Il y a toujours une forme de symbiose entre un port dynamique et visionnaire, comme Singapour et un cluster de recherche et développement puissant.
A l’image de cette cité-Etat, le gouvernement guinéen ne pouvait-il pas créer des fonds souverains qui permettraient les investissements nécessaires dans des compagnies privées dans un partenariat public-privé pour la gestion et l’exploitation de certains pans du port ?
Ce mécanisme pouvait nous épargner cette scène assez désagréable du top management du port, de la nébuleuse communication du gouvernement, de l’amateurisme criard dans la négociation de la convention liant le gouvernement guinéen à la société turc Albayrak, une société ovni dans l’exploitation commerciale du port.
(Albayrak Holding est un conglomérat turc. Pendant les trois premières décennies, il s’agissait d’une entreprise de construction, mais depuis 1982, l’entreprise s’est développée dans d’autres secteurs, notamment le transport et la logistique, la gestion des déchets et les médias, enSomalie aussi.
PDG : Ömer Bolat (2000–)
Création : 1952
Nombre d’employés : 10 000
Siège social : Istanbul, Turquie, source : Wikipédia).
Pour décrire l’organisation des ports de commerce maritime de par le monde, il est commode de se référer à leurs grandes fonctions et de les regrouper en familles principales.
Les fonctions d’autorité portuaire (contrôle de la navigation et des passagers ou des marchandises) concernent tous les ports tandis que celles de propriétaire foncier, de fournisseur d’outils et d’exploitant se combinent pour fournir trois grandes familles de ports :
– le port propriétaire, où le port se concentre sur la location des espaces qu’il possède et dont les ports britanniques s’approchent fortement ;
– le port outil, où l’État finance les investissements des quais pour des terminaux que des entreprises exploitent, qui correspond à peu près au schéma des ports hollandais ou belges ;
– le port opérateur, où l’État exerce en plus des fonctions précédentes celle d’opérateur, modèle dévolu jusqu’à une période récente aux ports français et à nombre de ports francophones.

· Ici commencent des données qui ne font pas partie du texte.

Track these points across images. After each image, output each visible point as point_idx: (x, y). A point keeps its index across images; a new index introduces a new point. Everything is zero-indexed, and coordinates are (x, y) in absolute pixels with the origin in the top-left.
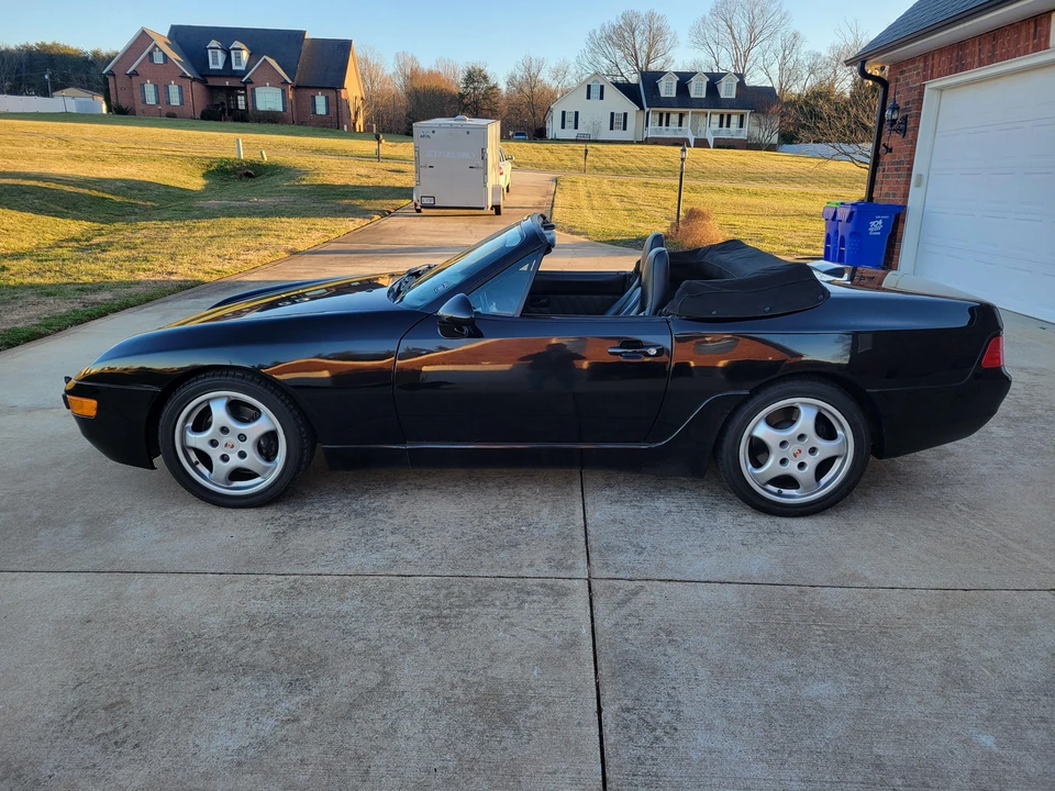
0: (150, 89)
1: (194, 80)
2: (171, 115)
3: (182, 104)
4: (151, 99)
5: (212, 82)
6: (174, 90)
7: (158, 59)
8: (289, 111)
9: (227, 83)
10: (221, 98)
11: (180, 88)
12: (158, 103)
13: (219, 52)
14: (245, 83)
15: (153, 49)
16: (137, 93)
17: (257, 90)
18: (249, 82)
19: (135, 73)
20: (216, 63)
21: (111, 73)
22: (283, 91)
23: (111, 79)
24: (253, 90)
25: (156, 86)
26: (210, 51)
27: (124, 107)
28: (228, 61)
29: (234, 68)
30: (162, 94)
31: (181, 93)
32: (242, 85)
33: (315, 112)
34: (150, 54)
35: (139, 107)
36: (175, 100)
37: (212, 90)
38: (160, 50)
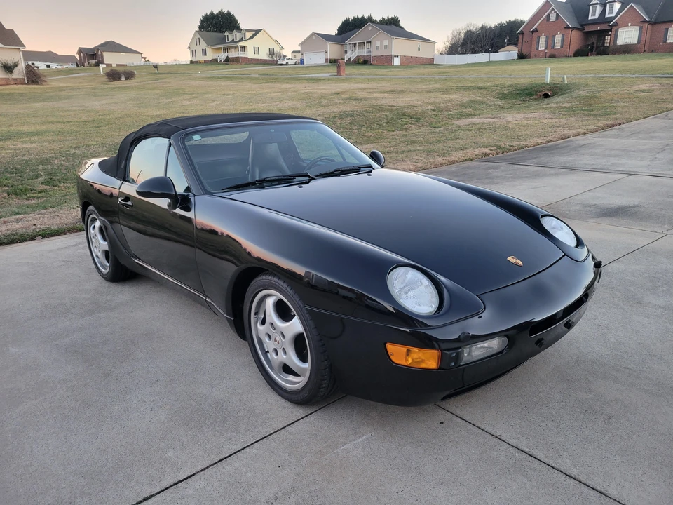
0: (543, 40)
1: (573, 29)
2: (552, 56)
3: (562, 47)
4: (542, 47)
5: (587, 29)
6: (558, 39)
7: (553, 18)
8: (643, 43)
9: (599, 28)
10: (593, 39)
11: (563, 36)
12: (546, 48)
13: (598, 7)
14: (612, 25)
15: (551, 12)
16: (534, 43)
17: (620, 30)
18: (616, 24)
19: (536, 30)
20: (594, 14)
21: (522, 33)
22: (641, 28)
23: (521, 37)
24: (617, 31)
25: (547, 37)
26: (591, 7)
27: (524, 54)
28: (603, 12)
29: (607, 16)
30: (550, 42)
31: (563, 40)
32: (609, 28)
33: (665, 41)
34: (549, 15)
35: (534, 52)
36: (557, 46)
37: (587, 34)
38: (555, 12)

Les recettes portuaires consistent en des droits de port, appliqués au passage des navires et à la marchandise, en des recettes foncières (locations de terrains de plus ou moins longue durée, l’exemple extrême étant celui des ports britanniques où le Trinity College de Londres loue des terrains pour un bail de 999 ans au port de Felixstowe, concessions de longue durée…) plus rarement en des cessions des espaces fonciers portuaires et en recettes de prestations de services spécifiques (outillage, sécurité, services verts, etc.).
Pour assurer une compétitivité de taille, le PAC doit tout d’abord, être un port stratège, être stratège signifie savoir prendre des risques et parvenir à se projeter sur des trajectoires prospectives à long terme.

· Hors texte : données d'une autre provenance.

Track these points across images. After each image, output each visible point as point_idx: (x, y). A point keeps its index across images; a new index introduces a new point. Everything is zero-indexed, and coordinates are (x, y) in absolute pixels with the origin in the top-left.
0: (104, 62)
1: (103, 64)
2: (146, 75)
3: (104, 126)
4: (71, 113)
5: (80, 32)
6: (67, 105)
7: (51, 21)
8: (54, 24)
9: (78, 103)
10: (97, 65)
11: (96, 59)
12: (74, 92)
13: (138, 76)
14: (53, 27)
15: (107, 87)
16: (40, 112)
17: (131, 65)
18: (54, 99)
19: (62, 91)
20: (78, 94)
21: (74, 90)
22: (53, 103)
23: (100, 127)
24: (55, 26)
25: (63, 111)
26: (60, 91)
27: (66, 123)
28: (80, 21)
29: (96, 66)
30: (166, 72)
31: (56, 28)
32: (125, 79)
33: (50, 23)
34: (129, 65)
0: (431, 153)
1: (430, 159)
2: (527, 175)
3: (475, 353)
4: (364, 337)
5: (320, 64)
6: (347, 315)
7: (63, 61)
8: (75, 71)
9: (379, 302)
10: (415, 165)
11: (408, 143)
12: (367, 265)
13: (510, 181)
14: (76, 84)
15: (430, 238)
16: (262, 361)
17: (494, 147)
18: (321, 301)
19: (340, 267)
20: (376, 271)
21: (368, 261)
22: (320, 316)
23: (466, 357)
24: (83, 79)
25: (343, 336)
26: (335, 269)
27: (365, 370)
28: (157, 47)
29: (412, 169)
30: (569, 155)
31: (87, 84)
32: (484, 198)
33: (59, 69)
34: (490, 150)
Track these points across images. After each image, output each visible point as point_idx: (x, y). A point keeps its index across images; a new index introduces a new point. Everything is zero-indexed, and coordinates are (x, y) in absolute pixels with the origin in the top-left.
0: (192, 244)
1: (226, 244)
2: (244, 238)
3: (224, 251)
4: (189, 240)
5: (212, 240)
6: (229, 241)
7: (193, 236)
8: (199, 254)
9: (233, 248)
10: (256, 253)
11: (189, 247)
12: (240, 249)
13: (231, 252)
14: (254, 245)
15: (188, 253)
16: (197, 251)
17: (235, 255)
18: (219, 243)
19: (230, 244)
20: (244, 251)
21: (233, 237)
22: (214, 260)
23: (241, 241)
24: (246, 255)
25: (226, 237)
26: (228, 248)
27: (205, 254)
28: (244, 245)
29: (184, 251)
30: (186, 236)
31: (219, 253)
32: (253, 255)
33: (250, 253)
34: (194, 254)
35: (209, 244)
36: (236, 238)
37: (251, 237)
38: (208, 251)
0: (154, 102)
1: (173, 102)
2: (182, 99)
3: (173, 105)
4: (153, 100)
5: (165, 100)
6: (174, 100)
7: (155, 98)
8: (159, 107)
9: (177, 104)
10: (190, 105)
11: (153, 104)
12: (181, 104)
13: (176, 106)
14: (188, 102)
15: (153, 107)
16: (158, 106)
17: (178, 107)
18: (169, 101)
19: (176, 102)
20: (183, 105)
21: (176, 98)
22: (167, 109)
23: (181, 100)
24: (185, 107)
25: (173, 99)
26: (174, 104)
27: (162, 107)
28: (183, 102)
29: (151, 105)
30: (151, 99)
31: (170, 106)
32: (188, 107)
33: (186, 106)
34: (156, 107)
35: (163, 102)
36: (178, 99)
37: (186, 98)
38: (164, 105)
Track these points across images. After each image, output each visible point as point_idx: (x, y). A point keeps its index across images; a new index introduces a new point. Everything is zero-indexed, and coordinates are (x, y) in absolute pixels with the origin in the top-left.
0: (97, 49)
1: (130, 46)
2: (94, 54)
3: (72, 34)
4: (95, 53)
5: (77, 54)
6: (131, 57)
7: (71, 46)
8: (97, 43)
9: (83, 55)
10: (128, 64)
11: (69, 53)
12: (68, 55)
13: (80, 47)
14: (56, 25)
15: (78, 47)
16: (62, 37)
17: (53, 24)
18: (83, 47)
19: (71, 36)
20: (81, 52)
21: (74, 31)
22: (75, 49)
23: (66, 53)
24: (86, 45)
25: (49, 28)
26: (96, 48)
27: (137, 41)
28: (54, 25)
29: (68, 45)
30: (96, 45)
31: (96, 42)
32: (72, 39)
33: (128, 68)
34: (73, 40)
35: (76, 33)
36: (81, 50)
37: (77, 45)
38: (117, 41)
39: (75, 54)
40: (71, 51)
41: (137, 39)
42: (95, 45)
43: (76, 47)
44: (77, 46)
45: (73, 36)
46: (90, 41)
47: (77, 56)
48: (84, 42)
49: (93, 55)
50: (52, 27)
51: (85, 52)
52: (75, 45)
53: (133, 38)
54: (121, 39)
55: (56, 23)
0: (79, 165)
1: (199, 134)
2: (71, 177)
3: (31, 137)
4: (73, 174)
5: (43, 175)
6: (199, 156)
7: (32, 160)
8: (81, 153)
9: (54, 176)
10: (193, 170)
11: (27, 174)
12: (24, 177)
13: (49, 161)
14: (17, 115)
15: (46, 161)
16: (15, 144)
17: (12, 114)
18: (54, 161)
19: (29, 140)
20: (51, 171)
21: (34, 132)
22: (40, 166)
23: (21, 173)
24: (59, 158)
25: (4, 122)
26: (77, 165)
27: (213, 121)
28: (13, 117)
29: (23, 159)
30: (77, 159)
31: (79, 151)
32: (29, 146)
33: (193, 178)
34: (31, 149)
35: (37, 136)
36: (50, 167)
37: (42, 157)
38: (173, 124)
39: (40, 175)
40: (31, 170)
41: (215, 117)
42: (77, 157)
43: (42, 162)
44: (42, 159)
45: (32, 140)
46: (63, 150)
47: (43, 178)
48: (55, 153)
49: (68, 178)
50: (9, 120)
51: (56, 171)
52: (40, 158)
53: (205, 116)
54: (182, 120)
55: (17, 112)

Pour être stratège, le PAC (Port Autonome de Conakry) devra être investisseur. Il devra avoir une autonomie financière et une capacité à prendre des risques. Cela implique de se détacher de la tutelle de l’État.
Dans la plupart des pays ouest-africains par exemple, l’État n’est tributaire que d’un port. Il semble donc impossible de ne pas le contrôler politiquement ni de transférer des compétences d’investissement à des acteurs privés sans avoir un regard à travers des PPP, des concessions, etc. Le port investisseur devra donc se “dé-souverainiser” ou bien garder une tutelle forte mais avec des dirigeants ayant des compétences d’investisseurs.
Bien qu’on ait eu largement recours au terme de privatisation portuaire pour caractériser les évolutions d’organisation portuaire qui se sont répandues selon le modèle de privatisation britannique des années 1980, on assiste principalement, pour des raisons financières avec l’augmentation du poids des dettes publiques, à un recentrage des ports sur la fonction régalienne avec un modèle plus ou moins proche du port propriétaire.